◆ Data for this task
┏━━

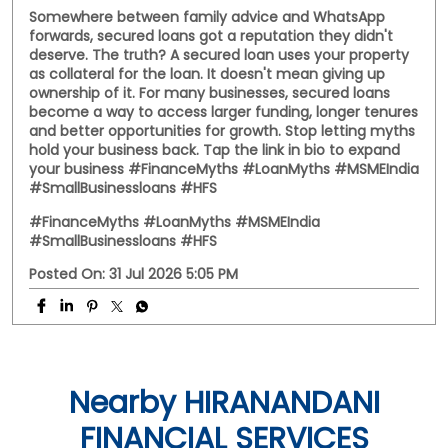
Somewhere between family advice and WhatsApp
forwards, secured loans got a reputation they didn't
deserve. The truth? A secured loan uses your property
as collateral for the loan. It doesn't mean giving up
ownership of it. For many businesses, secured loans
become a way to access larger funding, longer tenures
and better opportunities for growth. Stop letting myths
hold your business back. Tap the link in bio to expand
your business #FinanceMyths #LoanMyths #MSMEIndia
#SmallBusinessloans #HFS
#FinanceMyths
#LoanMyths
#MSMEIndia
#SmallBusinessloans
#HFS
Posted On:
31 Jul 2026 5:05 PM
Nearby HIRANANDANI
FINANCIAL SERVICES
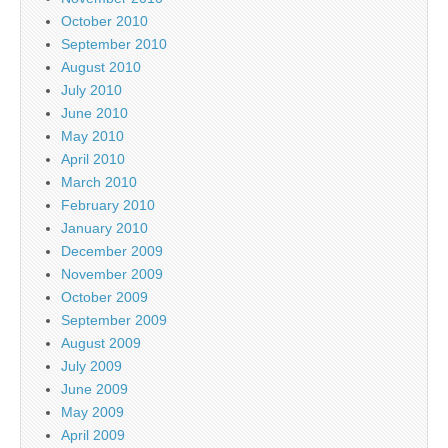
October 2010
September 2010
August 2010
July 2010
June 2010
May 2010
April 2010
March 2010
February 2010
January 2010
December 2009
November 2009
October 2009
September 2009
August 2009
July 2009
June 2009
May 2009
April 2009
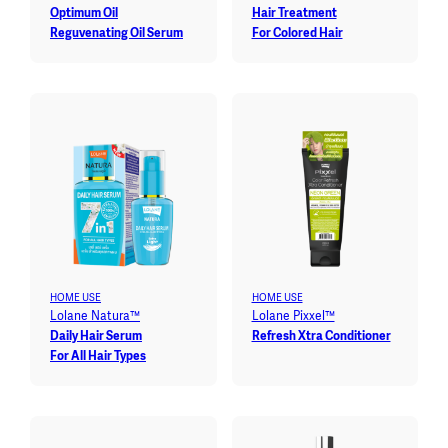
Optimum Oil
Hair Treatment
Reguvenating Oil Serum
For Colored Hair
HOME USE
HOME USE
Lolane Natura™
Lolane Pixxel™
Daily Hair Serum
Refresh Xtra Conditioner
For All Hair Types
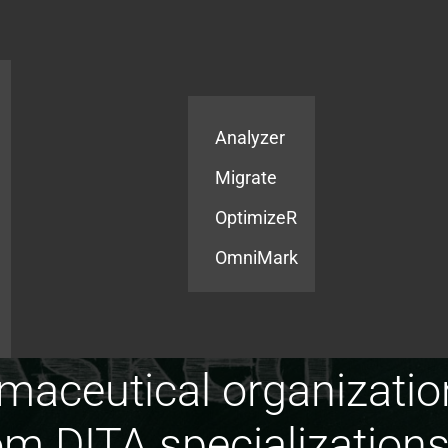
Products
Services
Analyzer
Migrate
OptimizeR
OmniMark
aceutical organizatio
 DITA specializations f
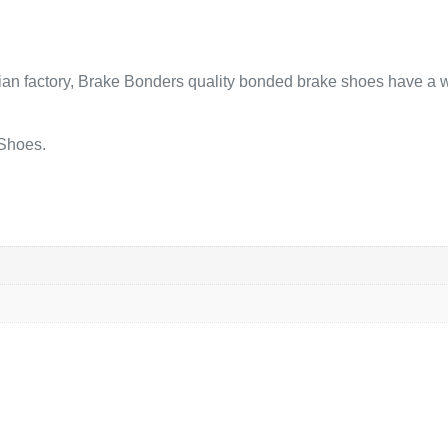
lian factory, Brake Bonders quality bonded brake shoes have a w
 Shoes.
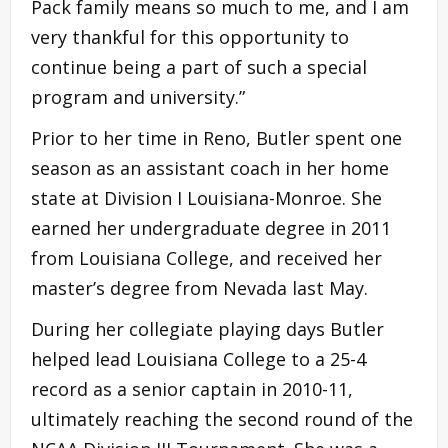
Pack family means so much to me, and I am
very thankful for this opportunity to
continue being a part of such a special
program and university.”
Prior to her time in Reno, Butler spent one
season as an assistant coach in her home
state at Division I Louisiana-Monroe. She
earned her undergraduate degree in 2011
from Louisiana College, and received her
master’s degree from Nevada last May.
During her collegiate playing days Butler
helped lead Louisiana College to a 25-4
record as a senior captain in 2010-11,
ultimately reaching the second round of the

┗━━

◆ What you should do
Please reproduce the material word for word, from its start through the line containing "ownership of it.", leaving out the pictures.

◆ Exercise output
Somewhere between family advice and WhatsApp
forwards, secured loans got a reputation they didn't
deserve. The truth? A secured loan uses your property
as collateral for the loan. It doesn't mean giving up
ownership of it. For many businesses, secured loans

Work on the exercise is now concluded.